This is ML project done in collaboration with my friends, help in finding the reaction from internet taking reactants images as input.
- model.ipynb
- find_reaction.ipynb
- reactants.zip
Loads the data in 'dataset' variable, and spilts it so that 80% data stored in train_gen is used for training while the remaining 20% stored in val_gen is used for validation of the model. Each image was grayscaled, normalized by a factor of 255(so that the values of pixels were compressed from 0-255 to 0-1), and sized to 28 by 28.
Find Training Image Dataset from here
Model was compiled, with loss=sparseCategoricalCrossentropy(), optimizer adam, for 7 epochs, and the training(train_gen) and testing(val_gen) datasets were passed and the network trained.
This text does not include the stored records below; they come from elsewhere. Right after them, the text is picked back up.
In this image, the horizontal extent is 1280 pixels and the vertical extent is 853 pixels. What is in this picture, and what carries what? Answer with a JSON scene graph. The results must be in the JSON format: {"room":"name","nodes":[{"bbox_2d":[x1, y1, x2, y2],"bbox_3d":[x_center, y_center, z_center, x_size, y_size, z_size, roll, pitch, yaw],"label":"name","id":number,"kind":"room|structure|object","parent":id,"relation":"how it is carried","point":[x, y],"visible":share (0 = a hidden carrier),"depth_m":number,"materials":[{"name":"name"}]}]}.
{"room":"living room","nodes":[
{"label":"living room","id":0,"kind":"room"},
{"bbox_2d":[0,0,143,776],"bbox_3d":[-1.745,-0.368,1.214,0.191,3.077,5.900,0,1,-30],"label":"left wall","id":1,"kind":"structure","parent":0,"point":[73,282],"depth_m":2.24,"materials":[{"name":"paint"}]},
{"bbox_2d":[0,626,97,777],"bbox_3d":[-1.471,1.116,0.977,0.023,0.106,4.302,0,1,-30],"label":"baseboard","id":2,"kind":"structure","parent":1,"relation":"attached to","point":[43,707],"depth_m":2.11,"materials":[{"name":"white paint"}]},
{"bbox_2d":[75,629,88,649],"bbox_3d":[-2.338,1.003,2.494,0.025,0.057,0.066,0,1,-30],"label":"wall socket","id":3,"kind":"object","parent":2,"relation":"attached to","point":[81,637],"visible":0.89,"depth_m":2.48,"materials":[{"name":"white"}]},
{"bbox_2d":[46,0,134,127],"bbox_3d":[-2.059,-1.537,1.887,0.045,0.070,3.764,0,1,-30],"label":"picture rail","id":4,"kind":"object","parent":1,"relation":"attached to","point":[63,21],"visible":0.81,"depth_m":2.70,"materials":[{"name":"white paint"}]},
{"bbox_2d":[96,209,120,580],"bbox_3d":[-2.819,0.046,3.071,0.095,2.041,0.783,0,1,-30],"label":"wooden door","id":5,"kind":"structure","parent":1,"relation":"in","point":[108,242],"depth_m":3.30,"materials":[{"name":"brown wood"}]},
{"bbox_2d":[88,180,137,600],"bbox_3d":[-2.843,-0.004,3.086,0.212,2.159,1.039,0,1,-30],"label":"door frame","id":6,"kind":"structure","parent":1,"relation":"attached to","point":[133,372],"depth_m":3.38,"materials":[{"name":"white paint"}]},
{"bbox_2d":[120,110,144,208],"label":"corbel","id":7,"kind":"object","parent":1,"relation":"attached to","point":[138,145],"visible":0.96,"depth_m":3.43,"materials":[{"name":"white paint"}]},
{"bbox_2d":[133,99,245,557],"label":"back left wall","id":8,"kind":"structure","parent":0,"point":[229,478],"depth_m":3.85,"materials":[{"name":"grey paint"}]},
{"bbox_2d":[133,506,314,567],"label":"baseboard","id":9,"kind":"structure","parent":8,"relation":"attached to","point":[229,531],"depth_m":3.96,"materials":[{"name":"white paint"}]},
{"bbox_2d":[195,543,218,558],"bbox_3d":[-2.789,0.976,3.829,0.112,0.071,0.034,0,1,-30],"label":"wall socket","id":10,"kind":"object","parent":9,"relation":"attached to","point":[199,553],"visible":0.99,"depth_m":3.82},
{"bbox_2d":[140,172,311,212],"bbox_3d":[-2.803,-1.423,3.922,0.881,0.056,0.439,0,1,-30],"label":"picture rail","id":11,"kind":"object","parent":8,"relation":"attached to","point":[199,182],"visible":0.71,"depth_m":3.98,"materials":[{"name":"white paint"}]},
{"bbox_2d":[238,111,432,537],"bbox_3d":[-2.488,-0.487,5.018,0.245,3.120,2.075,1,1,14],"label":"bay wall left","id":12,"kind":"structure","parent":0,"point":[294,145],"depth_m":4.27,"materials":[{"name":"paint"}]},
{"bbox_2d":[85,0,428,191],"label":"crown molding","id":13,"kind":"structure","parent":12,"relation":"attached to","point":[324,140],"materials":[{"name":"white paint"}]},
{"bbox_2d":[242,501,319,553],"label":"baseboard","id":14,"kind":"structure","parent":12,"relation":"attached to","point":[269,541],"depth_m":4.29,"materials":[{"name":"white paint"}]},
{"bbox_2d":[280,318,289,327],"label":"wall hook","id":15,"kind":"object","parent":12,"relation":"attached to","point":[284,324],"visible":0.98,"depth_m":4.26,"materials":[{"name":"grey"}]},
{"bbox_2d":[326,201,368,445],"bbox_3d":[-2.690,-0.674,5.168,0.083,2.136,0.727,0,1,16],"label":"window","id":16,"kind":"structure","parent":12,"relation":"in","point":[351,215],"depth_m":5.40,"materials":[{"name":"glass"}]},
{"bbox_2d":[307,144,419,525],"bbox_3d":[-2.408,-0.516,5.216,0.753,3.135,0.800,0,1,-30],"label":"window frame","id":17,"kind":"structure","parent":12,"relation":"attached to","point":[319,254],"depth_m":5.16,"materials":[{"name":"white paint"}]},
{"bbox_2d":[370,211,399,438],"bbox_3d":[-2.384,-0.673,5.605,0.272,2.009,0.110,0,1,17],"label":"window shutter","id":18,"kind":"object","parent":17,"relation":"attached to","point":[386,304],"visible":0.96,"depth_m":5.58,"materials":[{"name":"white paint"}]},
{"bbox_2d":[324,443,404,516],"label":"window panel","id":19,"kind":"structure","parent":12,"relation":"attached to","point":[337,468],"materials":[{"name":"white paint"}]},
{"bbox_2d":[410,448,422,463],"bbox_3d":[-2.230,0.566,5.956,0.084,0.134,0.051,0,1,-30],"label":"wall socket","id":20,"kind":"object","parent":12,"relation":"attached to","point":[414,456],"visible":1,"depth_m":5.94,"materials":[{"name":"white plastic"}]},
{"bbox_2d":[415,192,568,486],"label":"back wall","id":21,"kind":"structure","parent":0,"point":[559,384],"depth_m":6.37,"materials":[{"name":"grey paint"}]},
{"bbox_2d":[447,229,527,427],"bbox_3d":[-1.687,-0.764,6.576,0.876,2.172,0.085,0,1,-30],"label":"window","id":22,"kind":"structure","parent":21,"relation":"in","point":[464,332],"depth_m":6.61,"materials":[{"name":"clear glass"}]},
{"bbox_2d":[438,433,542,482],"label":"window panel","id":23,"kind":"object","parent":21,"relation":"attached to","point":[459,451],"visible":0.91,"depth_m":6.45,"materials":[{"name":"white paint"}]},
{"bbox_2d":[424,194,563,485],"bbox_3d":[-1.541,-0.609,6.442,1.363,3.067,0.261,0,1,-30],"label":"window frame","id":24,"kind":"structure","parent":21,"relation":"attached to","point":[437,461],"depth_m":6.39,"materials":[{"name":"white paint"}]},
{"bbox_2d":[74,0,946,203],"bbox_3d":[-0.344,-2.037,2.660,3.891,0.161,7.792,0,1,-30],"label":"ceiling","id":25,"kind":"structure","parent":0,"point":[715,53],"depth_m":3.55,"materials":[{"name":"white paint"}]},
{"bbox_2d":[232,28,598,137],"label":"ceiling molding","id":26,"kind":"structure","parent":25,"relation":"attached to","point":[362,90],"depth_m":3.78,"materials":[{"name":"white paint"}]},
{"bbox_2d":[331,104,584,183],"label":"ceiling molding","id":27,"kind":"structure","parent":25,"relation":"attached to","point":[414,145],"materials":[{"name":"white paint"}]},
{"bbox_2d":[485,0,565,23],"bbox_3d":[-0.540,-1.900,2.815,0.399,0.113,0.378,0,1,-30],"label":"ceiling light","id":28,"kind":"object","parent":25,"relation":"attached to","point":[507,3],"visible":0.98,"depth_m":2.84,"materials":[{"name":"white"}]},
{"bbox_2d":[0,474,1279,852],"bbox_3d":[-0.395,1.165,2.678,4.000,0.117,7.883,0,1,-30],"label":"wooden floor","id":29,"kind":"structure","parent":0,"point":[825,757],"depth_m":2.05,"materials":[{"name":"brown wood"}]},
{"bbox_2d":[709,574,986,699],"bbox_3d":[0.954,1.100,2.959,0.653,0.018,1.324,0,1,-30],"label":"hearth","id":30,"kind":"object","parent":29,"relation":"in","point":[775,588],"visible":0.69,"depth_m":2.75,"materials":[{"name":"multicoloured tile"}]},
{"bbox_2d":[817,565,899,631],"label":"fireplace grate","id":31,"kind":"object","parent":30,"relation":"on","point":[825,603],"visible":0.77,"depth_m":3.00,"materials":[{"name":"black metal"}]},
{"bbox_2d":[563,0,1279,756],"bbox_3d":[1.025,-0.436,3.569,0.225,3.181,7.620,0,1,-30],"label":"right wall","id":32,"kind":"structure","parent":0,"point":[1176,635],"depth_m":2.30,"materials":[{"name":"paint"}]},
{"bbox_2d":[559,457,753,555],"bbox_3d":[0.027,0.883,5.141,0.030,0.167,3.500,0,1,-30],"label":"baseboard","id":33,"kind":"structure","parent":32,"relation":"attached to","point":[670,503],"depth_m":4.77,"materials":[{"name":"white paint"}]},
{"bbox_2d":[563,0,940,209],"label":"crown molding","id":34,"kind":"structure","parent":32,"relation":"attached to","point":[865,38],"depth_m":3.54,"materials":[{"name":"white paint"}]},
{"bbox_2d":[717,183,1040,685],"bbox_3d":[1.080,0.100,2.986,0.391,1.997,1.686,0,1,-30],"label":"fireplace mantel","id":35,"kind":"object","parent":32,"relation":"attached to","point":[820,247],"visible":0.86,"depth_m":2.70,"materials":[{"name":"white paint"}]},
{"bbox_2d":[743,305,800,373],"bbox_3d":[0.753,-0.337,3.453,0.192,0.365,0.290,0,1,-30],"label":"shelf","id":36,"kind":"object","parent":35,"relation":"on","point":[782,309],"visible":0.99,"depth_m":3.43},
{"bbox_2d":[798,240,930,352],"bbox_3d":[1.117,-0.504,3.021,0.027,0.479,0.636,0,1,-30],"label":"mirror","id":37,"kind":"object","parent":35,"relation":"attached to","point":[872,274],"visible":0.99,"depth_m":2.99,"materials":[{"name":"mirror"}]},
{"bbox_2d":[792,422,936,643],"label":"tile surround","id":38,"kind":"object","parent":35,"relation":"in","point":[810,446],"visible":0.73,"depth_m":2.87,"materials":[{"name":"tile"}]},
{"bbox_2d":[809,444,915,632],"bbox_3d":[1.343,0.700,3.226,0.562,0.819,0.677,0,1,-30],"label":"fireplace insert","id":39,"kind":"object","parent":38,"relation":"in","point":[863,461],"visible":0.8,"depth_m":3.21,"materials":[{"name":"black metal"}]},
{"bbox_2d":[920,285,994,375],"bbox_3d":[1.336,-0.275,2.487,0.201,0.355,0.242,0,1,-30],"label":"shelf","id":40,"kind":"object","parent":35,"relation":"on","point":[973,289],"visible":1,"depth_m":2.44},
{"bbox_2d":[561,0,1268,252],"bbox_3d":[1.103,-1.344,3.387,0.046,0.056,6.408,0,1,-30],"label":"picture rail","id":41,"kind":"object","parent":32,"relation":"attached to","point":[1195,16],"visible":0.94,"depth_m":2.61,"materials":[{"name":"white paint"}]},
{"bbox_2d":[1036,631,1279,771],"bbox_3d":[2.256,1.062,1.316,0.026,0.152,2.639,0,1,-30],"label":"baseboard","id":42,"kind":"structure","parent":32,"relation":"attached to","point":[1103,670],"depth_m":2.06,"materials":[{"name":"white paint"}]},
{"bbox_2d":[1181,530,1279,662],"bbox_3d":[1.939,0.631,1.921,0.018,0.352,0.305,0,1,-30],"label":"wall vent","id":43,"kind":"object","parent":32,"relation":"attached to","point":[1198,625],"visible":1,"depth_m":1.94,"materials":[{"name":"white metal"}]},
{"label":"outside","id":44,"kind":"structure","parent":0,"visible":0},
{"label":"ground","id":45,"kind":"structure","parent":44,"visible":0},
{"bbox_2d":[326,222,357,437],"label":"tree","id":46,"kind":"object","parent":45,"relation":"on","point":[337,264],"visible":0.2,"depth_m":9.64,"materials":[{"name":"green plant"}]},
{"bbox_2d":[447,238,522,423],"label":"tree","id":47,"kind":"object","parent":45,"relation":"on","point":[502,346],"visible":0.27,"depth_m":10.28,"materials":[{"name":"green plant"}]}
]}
The loss vs epochs as well as the accuracy vs epoch plots were plotted, using matplotlib library.
The model was saved using model.save('/content/drive/MyDrive/ML Project/model',overwrite = True).
This file does three things
- Text detection: Identifies the location of and crops each character(letters, symbols, numbers) present in the image.
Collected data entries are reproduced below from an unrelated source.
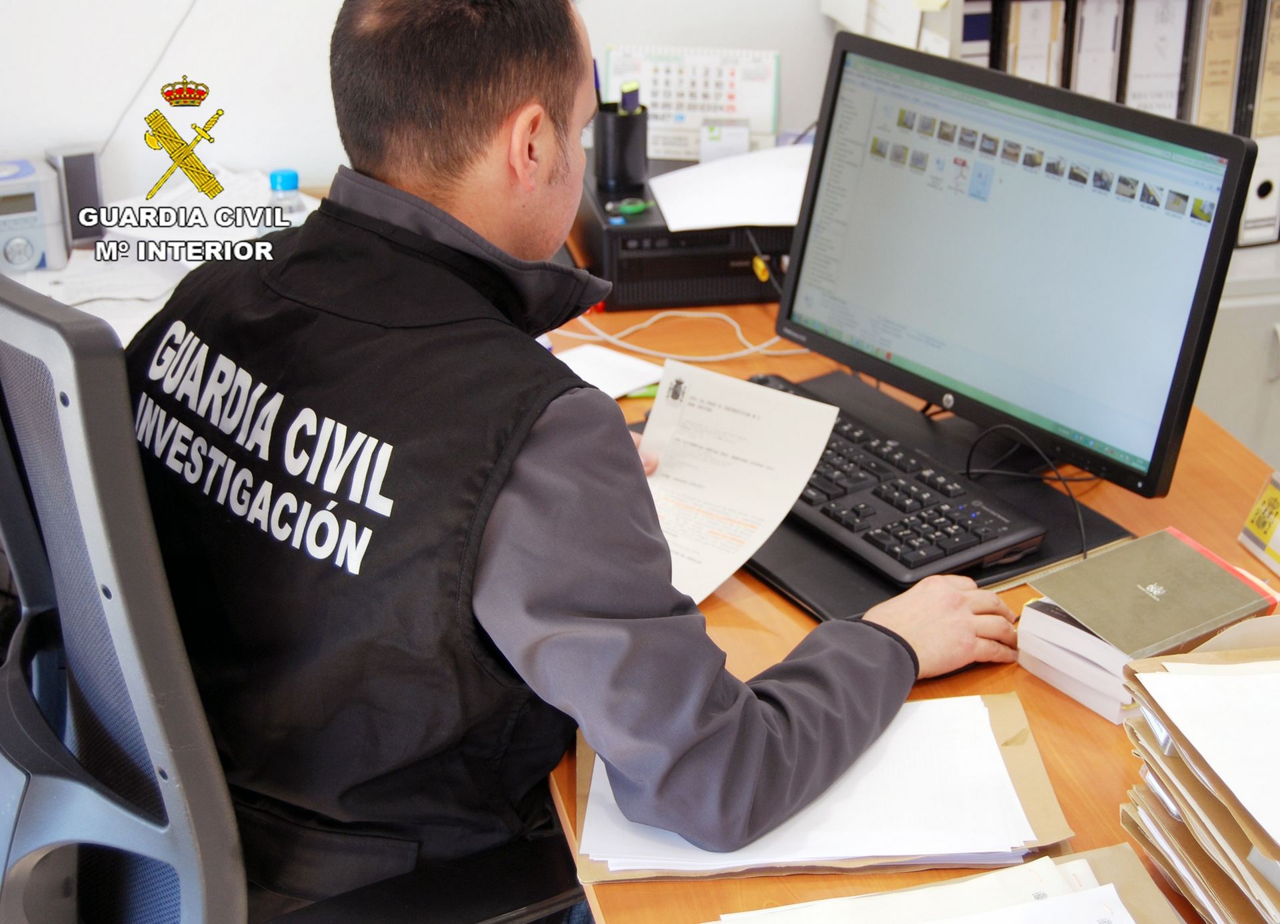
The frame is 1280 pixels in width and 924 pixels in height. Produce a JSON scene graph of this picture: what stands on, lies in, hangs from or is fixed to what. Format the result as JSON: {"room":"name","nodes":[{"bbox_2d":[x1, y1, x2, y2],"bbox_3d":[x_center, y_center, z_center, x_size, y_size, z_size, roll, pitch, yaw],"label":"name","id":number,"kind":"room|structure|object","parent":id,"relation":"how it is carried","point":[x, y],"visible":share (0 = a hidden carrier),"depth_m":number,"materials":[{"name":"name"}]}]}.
{"room":"office","nodes":[
{"label":"office","id":0,"kind":"room"},
{"bbox_2d":[0,0,852,209],"bbox_3d":[-0.459,-1.029,2.828,3.984,2.515,0.166,-5,24,-12],"label":"wall","id":1,"kind":"structure","parent":0,"point":[231,154],"depth_m":2.97,"materials":[{"name":"white paint"}]},
{"bbox_2d":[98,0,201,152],"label":"cable","id":2,"kind":"object","parent":1,"relation":"attached to","point":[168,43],"visible":0.74,"depth_m":2.96,"materials":[{"name":"plastic"}]},
{"label":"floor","id":3,"kind":"structure","parent":0,"visible":0},
{"bbox_2d":[6,171,322,344],"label":"desk","id":4,"kind":"object","parent":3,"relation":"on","point":[165,299],"visible":0.15,"depth_m":2.71,"materials":[{"name":"white"}]},
{"bbox_2d":[0,156,70,274],"bbox_3d":[-0.930,-0.338,2.671,0.223,0.139,0.165,-11,26,-25],"label":"white device","id":5,"kind":"object","parent":4,"relation":"on","point":[25,260],"visible":0.99,"depth_m":2.65,"materials":[{"name":"grey plastic"}]},
{"bbox_2d":[45,144,104,250],"bbox_3d":[-0.815,-0.383,2.777,0.063,0.142,0.060,-13,27,-27],"label":"speaker","id":6,"kind":"object","parent":4,"relation":"on","point":[85,190],"visible":0.73,"depth_m":2.75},
{"bbox_2d":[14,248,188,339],"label":"paper","id":7,"kind":"object","parent":4,"relation":"on","point":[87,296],"visible":0.51,"depth_m":2.62,"materials":[{"name":"white paper"}]},
{"bbox_2d":[266,168,305,228],"bbox_3d":[-0.476,-0.320,2.594,0.059,0.149,0.052,-5,24,-12],"label":"water bottle","id":8,"kind":"object","parent":4,"relation":"on","point":[288,175],"visible":0.48,"depth_m":2.56,"materials":[{"name":"clear plastic"}]},
{"bbox_2d":[0,270,583,923],"bbox_3d":[-0.324,0.312,1.735,0.693,1.078,0.709,-16,28,-32],"label":"office chair","id":9,"kind":"object","parent":3,"relation":"on","point":[32,322],"visible":0.81,"depth_m":1.42,"materials":[{"name":"grey plastic"}]},
{"bbox_2d":[122,0,1050,920],"bbox_3d":[-0.083,0.067,1.724,0.786,1.019,0.608,21,31,38],"label":"man","id":10,"kind":"object","parent":9,"relation":"on","point":[544,503],"visible":0.92,"depth_m":1.52},
{"bbox_2d":[632,357,840,610],"bbox_3d":[0.048,0.013,1.880,0.248,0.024,0.260,16,28,31],"label":"paper","id":11,"kind":"object","parent":10,"relation":"in","point":[767,423],"visible":0.71,"depth_m":1.87,"materials":[{"name":"white paper"}]},
{"bbox_2d":[546,266,1277,923],"bbox_3d":[0.268,0.438,2.096,0.958,0.708,2.501,-5,24,-12],"label":"desk","id":12,"kind":"object","parent":3,"relation":"on","point":[1080,731],"visible":0.2,"depth_m":1.85,"materials":[{"name":"brown wood"}]},
{"bbox_2d":[554,342,665,399],"bbox_3d":[-0.063,-0.106,2.341,0.145,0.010,0.165,22,32,40],"label":"paper sheet","id":13,"kind":"object","parent":12,"relation":"on","point":[599,366],"visible":0.57,"depth_m":2.35,"materials":[{"name":"white paper"}]},
{"bbox_2d":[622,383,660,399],"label":"green pen","id":14,"kind":"object","parent":12,"relation":"on","point":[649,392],"visible":0.23,"depth_m":2.29,"materials":[{"name":"green plastic"}]},
{"bbox_2d":[560,310,809,364],"bbox_3d":[0.057,-0.179,2.591,0.372,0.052,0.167,-5,24,-12],"label":"white cable","id":15,"kind":"object","parent":12,"relation":"on","point":[636,327],"visible":0.69,"depth_m":2.58,"materials":[{"name":"white plastic"}]},
{"bbox_2d":[572,152,800,311],"bbox_3d":[0.103,-0.346,2.751,0.391,0.123,0.394,-5,24,-12],"label":"computer tower","id":16,"kind":"object","parent":12,"relation":"on","point":[719,267],"visible":0.57,"depth_m":2.59,"materials":[{"name":"black"}]},
{"bbox_2d":[593,104,648,188],"bbox_3d":[-0.027,-0.444,2.671,0.082,0.101,0.075,-5,24,-12],"label":"pen holder","id":17,"kind":"object","parent":16,"relation":"on","point":[612,135],"visible":0.91,"depth_m":2.65,"materials":[{"name":"black plastic"}]},
{"bbox_2d":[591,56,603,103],"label":"pen","id":18,"kind":"object","parent":17,"relation":"in","point":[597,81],"visible":0.32,"depth_m":2.73,"materials":[{"name":"blue plastic"}]},
{"bbox_2d":[618,80,641,113],"bbox_3d":[-0.014,-0.472,2.623,0.030,0.092,0.025,-5,24,-12],"label":"marker","id":19,"kind":"object","parent":17,"relation":"in","point":[631,105],"visible":0.55,"depth_m":2.60,"materials":[{"name":"plastic"}]},
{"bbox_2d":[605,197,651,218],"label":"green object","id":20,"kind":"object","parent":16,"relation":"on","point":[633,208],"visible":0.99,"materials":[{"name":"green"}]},
{"bbox_2d":[601,46,782,160],"bbox_3d":[0.077,-0.537,2.880,0.261,0.151,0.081,2,24,4],"label":"desk calendar","id":21,"kind":"object","parent":16,"relation":"on","point":[745,110],"visible":0.79,"depth_m":2.87,"materials":[{"name":"white paper"}]},
{"bbox_2d":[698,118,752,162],"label":"small card","id":22,"kind":"object","parent":16,"relation":"on","point":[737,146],"visible":0.95,"depth_m":2.79,"materials":[{"name":"white"}]},
{"bbox_2d":[648,144,811,232],"bbox_3d":[0.172,-0.387,2.706,0.310,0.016,0.306,-5,24,-12],"label":"paper sheet","id":23,"kind":"object","parent":16,"relation":"on","point":[735,219],"visible":0.76,"depth_m":2.69,"materials":[{"name":"white paper"}]},
{"bbox_2d":[569,694,1083,882],"bbox_3d":[0.146,0.252,1.538,0.393,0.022,0.251,0,24,-1],"label":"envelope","id":24,"kind":"object","parent":12,"relation":"on","point":[1017,765],"visible":0.23,"depth_m":1.49,"materials":[{"name":"brown paper"}]},
{"bbox_2d":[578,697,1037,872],"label":"paper stack","id":25,"kind":"object","parent":24,"relation":"on","point":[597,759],"visible":0.66,"depth_m":1.49,"materials":[{"name":"white paper"}]},
{"bbox_2d":[725,366,1134,628],"bbox_3d":[0.210,0.033,2.044,0.403,0.011,0.509,-14,28,-30],"label":"desk pad","id":26,"kind":"object","parent":12,"relation":"on","point":[855,594],"visible":0.28,"depth_m":1.95,"materials":[{"name":"black"}]},
{"bbox_2d":[740,374,1045,584],"bbox_3d":[0.196,0.010,2.025,0.151,0.033,0.514,-15,28,-30],"label":"keyboard","id":27,"kind":"object","parent":26,"relation":"on","point":[960,545],"visible":0.66,"depth_m":1.92,"materials":[{"name":"black plastic"}]},
{"bbox_2d":[707,843,1189,923],"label":"folder","id":28,"kind":"object","parent":12,"relation":"on","point":[1033,865],"visible":0.96,"depth_m":1.36,"materials":[{"name":"paper"}]},
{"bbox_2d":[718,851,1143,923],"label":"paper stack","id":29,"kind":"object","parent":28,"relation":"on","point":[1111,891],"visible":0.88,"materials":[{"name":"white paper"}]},
{"bbox_2d":[768,24,1264,503],"bbox_3d":[0.364,-0.199,2.024,0.209,0.418,0.586,-19,30,-37],"label":"monitor","id":30,"kind":"object","parent":12,"relation":"on","point":[1171,392],"visible":0.98,"depth_m":1.98,"materials":[{"name":"black plastic"}]},
{"bbox_2d":[962,420,1093,566],"bbox_3d":[0.403,0.022,1.988,0.126,0.084,0.167,-5,24,-12],"label":"cable","id":31,"kind":"object","parent":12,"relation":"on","point":[973,449],"visible":0.95,"depth_m":2.01,"materials":[{"name":"black plastic"}]},
{"bbox_2d":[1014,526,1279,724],"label":"book stack","id":32,"kind":"object","parent":12,"relation":"on","point":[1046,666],"visible":0.64,"depth_m":1.67,"materials":[{"name":"paper"}]},
{"bbox_2d":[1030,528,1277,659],"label":"green book","id":33,"kind":"object","parent":32,"relation":"on","point":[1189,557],"visible":0.99,"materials":[{"name":"paper"}]},
{"bbox_2d":[1114,642,1279,923],"bbox_3d":[0.532,0.256,1.362,0.325,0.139,0.370,-5,24,-12],"label":"paper stack","id":34,"kind":"object","parent":12,"relation":"on","point":[1184,811],"visible":0.98,"depth_m":1.37,"materials":[{"name":"paper"}]},
{"bbox_2d":[1237,470,1279,576],"bbox_3d":[0.653,0.067,1.858,0.086,0.089,0.148,-5,24,-12],"label":"box","id":35,"kind":"object","parent":12,"relation":"on","point":[1260,505],"visible":0.99,"depth_m":1.90,"materials":[{"name":"yellow"}]},
{"bbox_2d":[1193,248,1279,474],"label":"cabinet","id":36,"kind":"object","parent":3,"relation":"on","point":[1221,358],"visible":0.2,"depth_m":2.98,"materials":[{"name":"white"}]},
{"bbox_2d":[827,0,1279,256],"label":"shelf","id":37,"kind":"object","parent":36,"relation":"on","point":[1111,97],"visible":0.23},
{"bbox_2d":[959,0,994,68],"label":"binder","id":38,"kind":"object","parent":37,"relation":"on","point":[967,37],"visible":0.25,"depth_m":2.75,"materials":[{"name":"paper"}]},
{"bbox_2d":[1004,0,1067,86],"bbox_3d":[0.550,-0.573,2.790,0.061,0.233,0.202,-5,24,-12],"label":"binder","id":39,"kind":"object","parent":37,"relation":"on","point":[1041,11],"visible":0.47,"depth_m":2.71,"materials":[{"name":"paper"}]},
{"bbox_2d":[1069,0,1125,100],"bbox_3d":[0.645,-0.588,2.827,0.058,0.239,0.222,-5,24,-12],"label":"binder","id":40,"kind":"object","parent":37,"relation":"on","point":[1093,45],"visible":0.51,"depth_m":2.73,"materials":[{"name":"paper"}]},
{"bbox_2d":[1121,0,1191,114],"bbox_3d":[0.738,-0.610,2.854,0.072,0.234,0.230,-5,24,-12],"label":"binder","id":41,"kind":"object","parent":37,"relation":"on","point":[1148,32],"visible":0.57,"depth_m":2.77,"materials":[{"name":"paper"}]},
{"bbox_2d":[1187,0,1246,131],"bbox_3d":[0.825,-0.598,2.874,0.059,0.262,0.215,-5,24,-12],"label":"binder","id":42,"kind":"object","parent":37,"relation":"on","point":[1208,84],"visible":0.52,"depth_m":2.79,"materials":[{"name":"beige paper"}]},
{"bbox_2d":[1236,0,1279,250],"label":"binder","id":43,"kind":"object","parent":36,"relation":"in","point":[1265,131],"visible":0.6,"depth_m":2.79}
]}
- Recognition: Predicts each of the character present in the image(character is obtained from text image), using convolutional network, forming a string in the same order as was present in the image.
- Searching Products: Using AutoScraper, the reactants in text string format, is used to search the products of the reaction online, and the solution is presented to the user.
Short explaination of functions defined:
- add_border: Adds a white border around the image given as input i.e img to the funtion. The border is of width bordersize.
- predict_char: It takes x1,x2,y1,y2 as input to get location of concerned character from img. Using pretrained model its predict the charcter class the image belongs to.
- find_edges: It creates partitions between adjacent characters present in the image. The logic here is to compress the image to a 1D array, with ith index denoting the sum of the elements(pixel values) of the ith column in the image. For blank regions(all pixel values 0 for the column), this sum is 0, while for regions where the character is present(nonzero pixel values), this sum is nonzero. By taking the xor of adjacent indices of the 1D array(which will be 1 if the adjacent indices hold different values), we can identify the starting and ending points of a character in the image and thus create partitions.
- find_character: Using find_edges, it uses the cropped/isolated region of the image and then passes this cropped region of the given imag, to predict_char function, which predicts the character present in the cropped region using the cnn model.
- find_result: It search the reaction from a website named chemequations.com using AutoScraper liabrary.
- find_reaction:Using OpenCV it reads image from the path. Then it detects the location of the text and makes bounding boxes around each character, passing it further to find_character function and multiple iterations are performed for identifying all characters present in the image. Using a loop the same is extracted and stored in a string which is then used for searching online using Autoscraper.
Find the test images from this zip file. You may find more from here
- With more data the accuracy of model can be improved
- Major part of data was of computer generated fonts, adding hand written text image the model can be more generalised.
- The image preprocessing before prediction, have a sound scope of improvment.